▶ WHAT IS REQUIRED
Return every one of the records below verbatim, line for line, but omit the pictures from your reply.

———

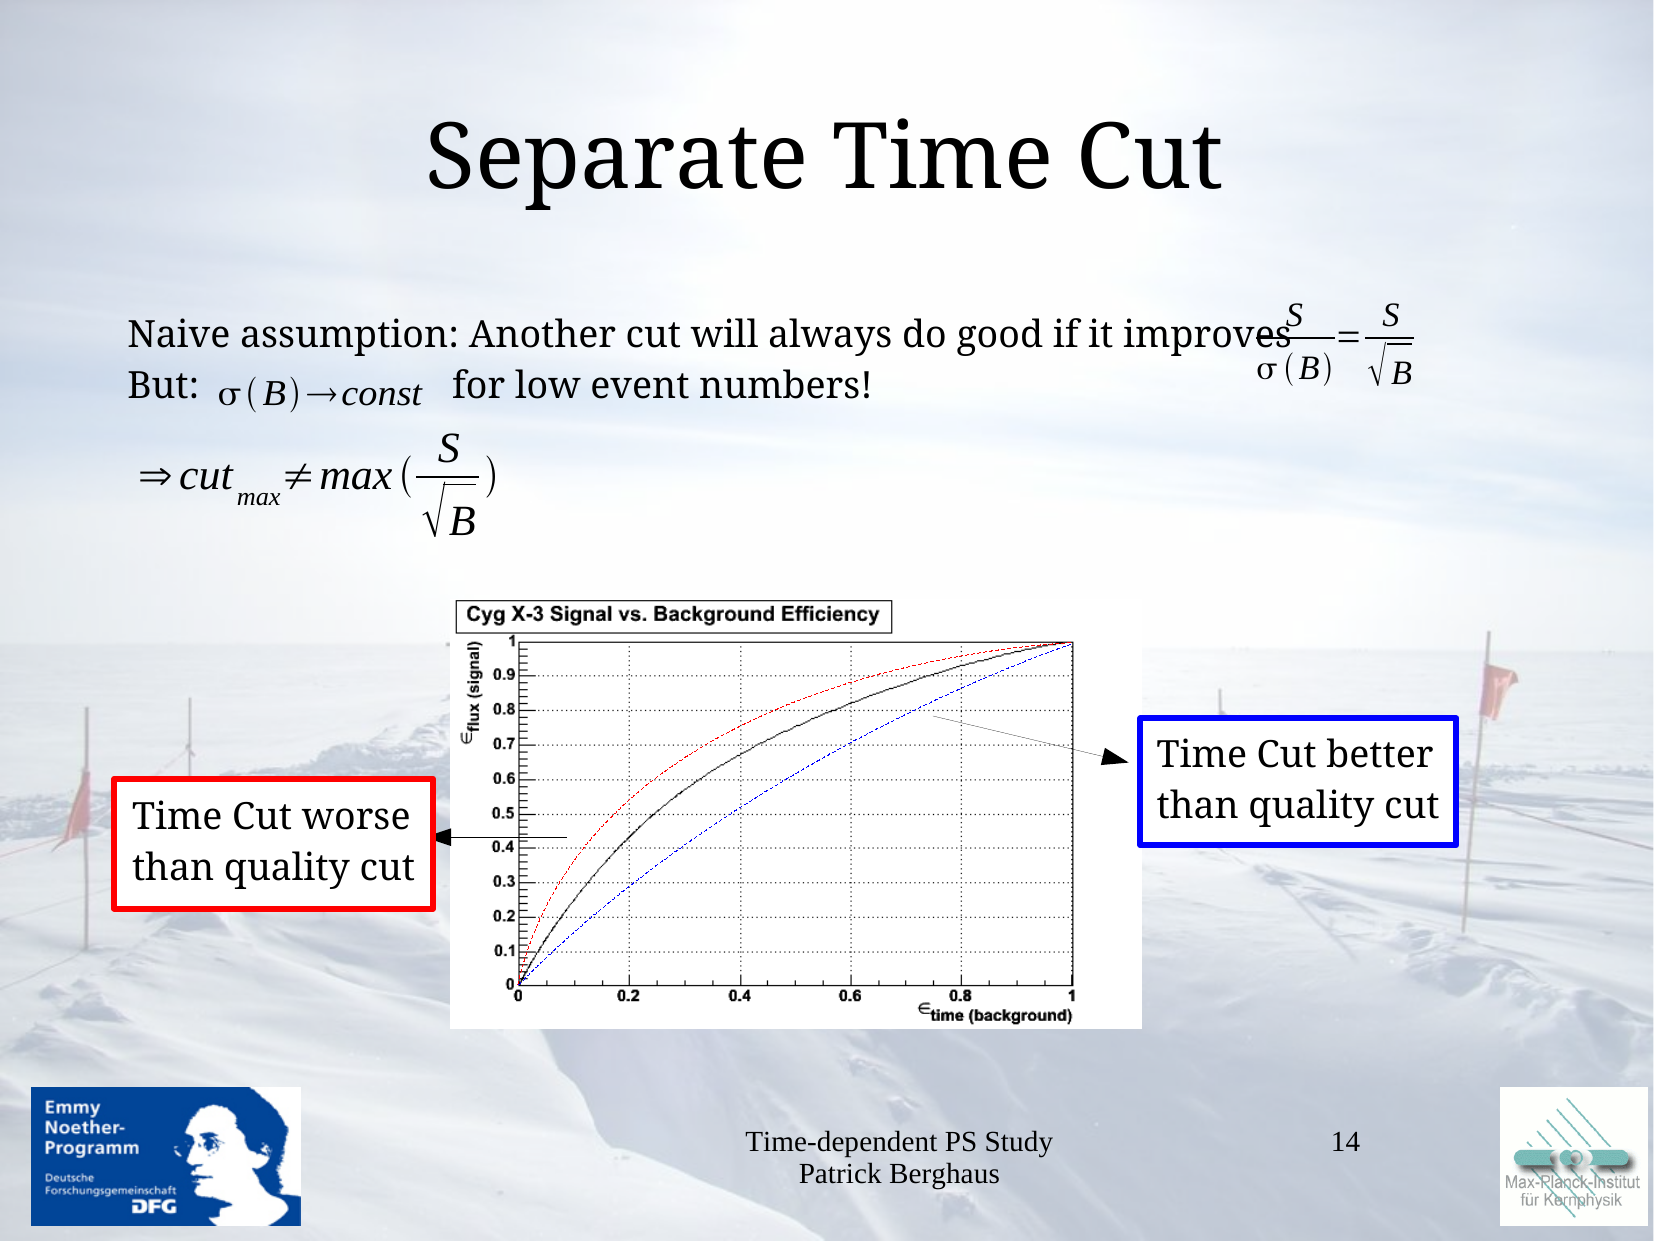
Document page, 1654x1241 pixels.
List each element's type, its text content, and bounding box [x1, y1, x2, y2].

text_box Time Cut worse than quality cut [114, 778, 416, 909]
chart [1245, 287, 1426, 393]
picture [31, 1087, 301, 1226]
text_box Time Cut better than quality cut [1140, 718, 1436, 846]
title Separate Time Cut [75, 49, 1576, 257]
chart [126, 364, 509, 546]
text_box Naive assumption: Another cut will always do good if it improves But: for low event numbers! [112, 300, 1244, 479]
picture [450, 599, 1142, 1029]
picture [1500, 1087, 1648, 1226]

———

▶ EXERCISE ANSWER
Document page, 1654x1241 pixels.
List each element's type, its text content, and bounding box [x1, y1, x2, y2].

text_box Time Cut worse than quality cut [114, 778, 416, 909]
chart [1245, 287, 1426, 393]
picture [31, 1087, 301, 1226]
text_box Time Cut better than quality cut [1140, 718, 1436, 846]
title Separate Time Cut [75, 49, 1576, 257]
chart [126, 364, 509, 546]
text_box Naive assumption: Another cut will always do good if it improves But: for low event numbers! [112, 300, 1244, 479]
picture [450, 599, 1142, 1029]
picture [1500, 1087, 1648, 1226]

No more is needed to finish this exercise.